Me voilà seul dans la descente, toujours pas un arbre mais mon état semble s'améliorer peu à peu. Je suis toujours en galère mais ma vision n'est plus trouble, l'envie de vomir m'est passée et j'ai rebranché le cerveau, ouf! Les jambes elles aussi me reviennent peu à peu, la descente ne me demande aucun effort particulier, je veille uniquement à rester très concentré dans les lacets pour trouver la meilleure voie. Je croise des randonneurs et dépasse un solo, Je ne vois pas la descente passer, j'ai retrouvé ma bulle. Le temps me tarde d'arriver au prochain ravitaillement, je sens que j'ai encore besoin de boire. Je compte les kilomètres tandis que je tire sur ma pipette. D'après mes calculs celui-ci devrait se situer autour du 36ème kilomètres, deux randonneurs que je croise en bas de la descente me l'indiquent dans moins d'un kilomètre. D'expérience je décide de rayer l'indication de ma mémoire, mais l'espoir de boire un coup rapidement vient contrecarrer ma résolution et je me mets à saliver à l'idée d'un verre de coca bien frais...

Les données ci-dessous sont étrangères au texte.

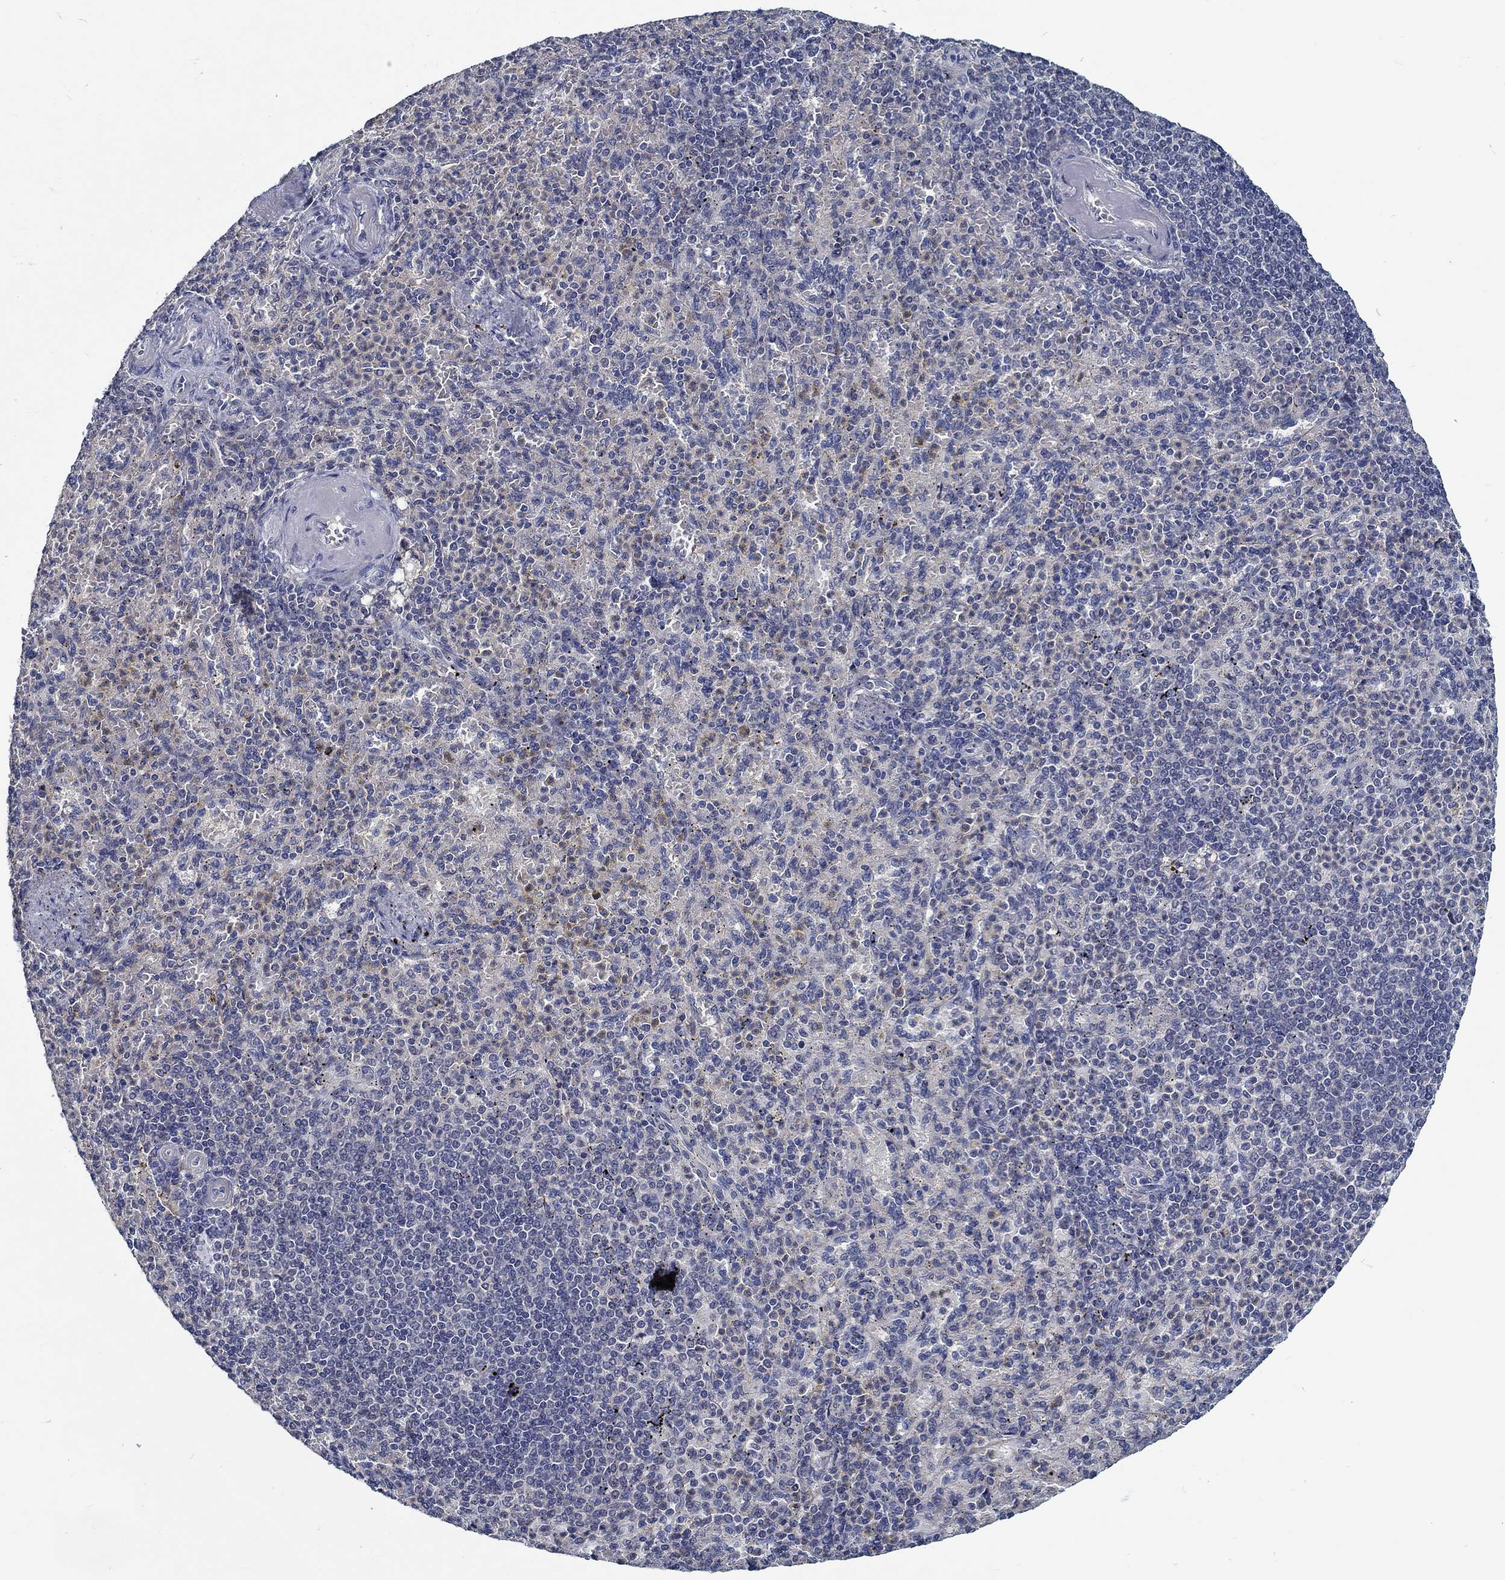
{"staining": {"intensity": "negative", "quantity": "none", "location": "none"}, "tissue": "spleen", "cell_type": "Cells in red pulp", "image_type": "normal", "snomed": [{"axis": "morphology", "description": "Normal tissue, NOS"}, {"axis": "topography", "description": "Spleen"}], "caption": "DAB immunohistochemical staining of unremarkable spleen exhibits no significant expression in cells in red pulp. The staining is performed using DAB (3,3'-diaminobenzidine) brown chromogen with nuclei counter-stained in using hematoxylin.", "gene": "MYBPC1", "patient": {"sex": "female", "age": 74}}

J'arrive sur un chemin près d'une route, le balisage me laisse sceptique et je cherche un peu mon chemin, je vais voir d'un côté puis de l'autre. Finalement j'opte pour le sentier en sous-bois qui part vers la droite: bonne pioche! Un peu de plat, quel bonheur! J'avance bien sur ce petit chemin jusqu'au lac Claret (magnifique) et de nouveau voilà que je ne trouve plus de balisage... Je m'arrête, regarde un peu tous les chemins: rien. Mince, il va falloir tirer à la courte paille... C'est à ce moment que surgit Fabrice, qui m'indique le chemin d'en face: en effet il y avait bien un fanion accroché à une branche d'arbre, manque de bol il était dans une position qui le rendait invisible pour moi... Je le remercie et repars devant. Le terrain se fait plus vallonné, malgré la fatigue je prend de nouveau beaucoup de plaisir. Le paysage est chouette et les sensations sont bel et bien revenues. Je suis presque déçu de n'avoir dépassé personne depuis la Morte!

Ultra Tour des 4 Massifs

Je réactive le turbo (un peu essoufflé tout de même), bien décidé à filé à Poursollet sur les chapeaux de roues. J'entend des applaudissements pour un coureur juste devant moi et entend qu'il est troisième solo, wahou! Il faut préciser que depuis le début de la course je me demande où j'en suis dans le classement solo, me voilà fixé, je commence à voir du top niveau! Je finis par le rattraper et le félicite vivement pour ce qu'il est en train de réaliser. Il me dit que maintenant il espère surtout tenir jusqu'au bout, je l'encourage vivement et repars de l'avant. Il avait tout de même bien marqué, j'espère pour lui que ca ira! Il terminera finalement 4ème et second V1H, bravo!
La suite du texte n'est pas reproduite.